For instance, there was the interrupted object:
I will pull out for you the file.
I will pull the file out for you.
I will pull out the file for you.
Spoken emphasis changed the rules and there was general weirdness. These are actual examples from my research.
?You should take on this.
?Can I pull up this into a larger platform?
*You should bring in him.
?If you’re going to take on them, why don’t you just….
Should such examples count? Or are they just production errors? Is there something going on there that I should be paying attention to or is it just noise? If there’s a shift going on where these constructions are becoming grammatical, I want to know about it. Where do you put the asterisks and where the question marks? Can you leave them all off? Oh, native English speakers, lend me your ears! These are not rhetorical questions. I really want to know. Help me!
Side note: in second year, I turned in a paper to an archaeology professor that didn’t have a title. He hadn’t specified that he’d wanted one so I just put my name and student number and the name of the class on it. He took marks off. I was incensed! From then on, I made up the most preposterous titles. (I studied math so I didn’t have to write many papers.) After I gave a doozy to a professor in the linguistics department, he told the entire class about a graduate student he’d once had. This guy had chosen a really freaking complicated project for his PhD thesis. While the university will usually cut you off (particle verb!) after five years, this student had begun his thesis before the university had started using a cut-off (weird version of same particle verb!) time. He was 5 years deep before he started writing. And then he ran into a complication. He defended his thesis 8 years later. The title of his thesis? “What I did on my summer vacation”. I just about fell out of my chair.

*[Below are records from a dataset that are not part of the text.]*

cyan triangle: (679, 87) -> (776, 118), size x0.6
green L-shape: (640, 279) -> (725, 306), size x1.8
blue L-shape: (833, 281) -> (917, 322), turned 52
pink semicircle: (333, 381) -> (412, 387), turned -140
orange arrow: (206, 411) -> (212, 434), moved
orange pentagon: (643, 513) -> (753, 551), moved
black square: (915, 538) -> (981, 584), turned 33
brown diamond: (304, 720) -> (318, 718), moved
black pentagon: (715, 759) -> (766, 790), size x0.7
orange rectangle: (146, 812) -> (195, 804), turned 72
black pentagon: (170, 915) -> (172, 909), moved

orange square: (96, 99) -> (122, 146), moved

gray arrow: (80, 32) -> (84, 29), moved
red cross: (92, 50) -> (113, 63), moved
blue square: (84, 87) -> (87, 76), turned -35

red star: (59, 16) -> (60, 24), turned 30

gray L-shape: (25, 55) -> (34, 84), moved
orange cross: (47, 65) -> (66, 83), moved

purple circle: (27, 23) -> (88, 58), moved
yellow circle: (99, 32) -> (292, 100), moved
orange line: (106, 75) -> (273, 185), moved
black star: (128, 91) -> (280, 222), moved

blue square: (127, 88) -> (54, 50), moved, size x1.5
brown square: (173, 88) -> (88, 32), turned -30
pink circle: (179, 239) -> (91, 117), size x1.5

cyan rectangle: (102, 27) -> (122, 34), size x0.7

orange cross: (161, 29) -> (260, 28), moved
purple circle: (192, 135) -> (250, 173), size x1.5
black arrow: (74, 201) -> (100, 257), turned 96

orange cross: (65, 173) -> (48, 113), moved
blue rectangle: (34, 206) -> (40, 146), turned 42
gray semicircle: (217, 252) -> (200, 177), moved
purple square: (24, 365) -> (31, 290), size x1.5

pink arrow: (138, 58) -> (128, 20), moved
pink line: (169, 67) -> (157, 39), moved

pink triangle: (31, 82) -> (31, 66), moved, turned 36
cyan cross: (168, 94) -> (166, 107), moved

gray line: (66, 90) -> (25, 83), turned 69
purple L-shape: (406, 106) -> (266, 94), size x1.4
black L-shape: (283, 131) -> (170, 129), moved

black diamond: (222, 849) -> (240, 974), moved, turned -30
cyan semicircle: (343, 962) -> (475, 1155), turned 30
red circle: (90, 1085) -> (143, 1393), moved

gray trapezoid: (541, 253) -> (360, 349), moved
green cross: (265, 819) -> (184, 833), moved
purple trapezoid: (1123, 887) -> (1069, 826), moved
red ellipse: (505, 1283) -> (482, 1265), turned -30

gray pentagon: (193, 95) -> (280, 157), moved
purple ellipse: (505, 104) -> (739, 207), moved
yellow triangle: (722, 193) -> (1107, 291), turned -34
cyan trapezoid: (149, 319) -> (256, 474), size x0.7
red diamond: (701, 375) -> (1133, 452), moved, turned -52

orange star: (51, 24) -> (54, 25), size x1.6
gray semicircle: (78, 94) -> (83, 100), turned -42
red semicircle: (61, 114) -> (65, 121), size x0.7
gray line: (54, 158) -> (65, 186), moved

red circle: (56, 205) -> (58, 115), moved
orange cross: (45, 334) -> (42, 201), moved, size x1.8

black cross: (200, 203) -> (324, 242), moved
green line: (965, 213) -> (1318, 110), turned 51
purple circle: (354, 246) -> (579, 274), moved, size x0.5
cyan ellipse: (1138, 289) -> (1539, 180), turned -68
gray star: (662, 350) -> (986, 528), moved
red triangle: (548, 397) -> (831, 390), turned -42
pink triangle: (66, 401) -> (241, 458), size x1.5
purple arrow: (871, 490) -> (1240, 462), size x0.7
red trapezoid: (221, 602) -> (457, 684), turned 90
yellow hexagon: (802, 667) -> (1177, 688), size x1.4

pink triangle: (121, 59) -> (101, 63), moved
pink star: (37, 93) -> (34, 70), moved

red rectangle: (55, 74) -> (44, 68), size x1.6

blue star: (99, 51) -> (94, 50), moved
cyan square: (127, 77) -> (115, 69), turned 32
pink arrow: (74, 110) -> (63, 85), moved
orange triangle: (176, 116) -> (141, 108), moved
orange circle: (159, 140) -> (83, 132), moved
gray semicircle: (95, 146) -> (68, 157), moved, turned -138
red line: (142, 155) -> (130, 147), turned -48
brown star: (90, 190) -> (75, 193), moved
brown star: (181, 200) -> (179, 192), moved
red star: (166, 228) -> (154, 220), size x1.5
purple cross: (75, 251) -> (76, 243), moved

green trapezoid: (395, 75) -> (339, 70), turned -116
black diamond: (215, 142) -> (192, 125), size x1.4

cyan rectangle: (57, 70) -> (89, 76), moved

FYI – sorry for the crappy formatting. Don’t know how to fix it. Tried two different things to fix it and neither seems to work.
Much of the messed up pronoun variation is of a particular kind. It’s like countable mass nouns.
“Sugar” is a good example. It’s a mass noun like “furniture”. You can want less sugar and less furniture. “Idea” is a countable noun. You have fewer ideas – not less!!!! – and you can count them. You can have three ideas. You can’t have three furnitures.
You can take two sugars in your coffee. One sugar, two sugars, three sugars, four! I just counted them. But it’s a mass noun…
Because there is an unspoken “packet of” sugar and “packet” is a count noun.
Similarly, when you get an utterance like
You should take on this.
There is an unpoken “project” at the end.
Now it is standard to speak of two sugars. Is it becoming okay to take on this? Will it soon be grammatical to bring in him?
Also, that A-ha song from the 80s always runs through my head when I look at examples like this. What did they think they were doing?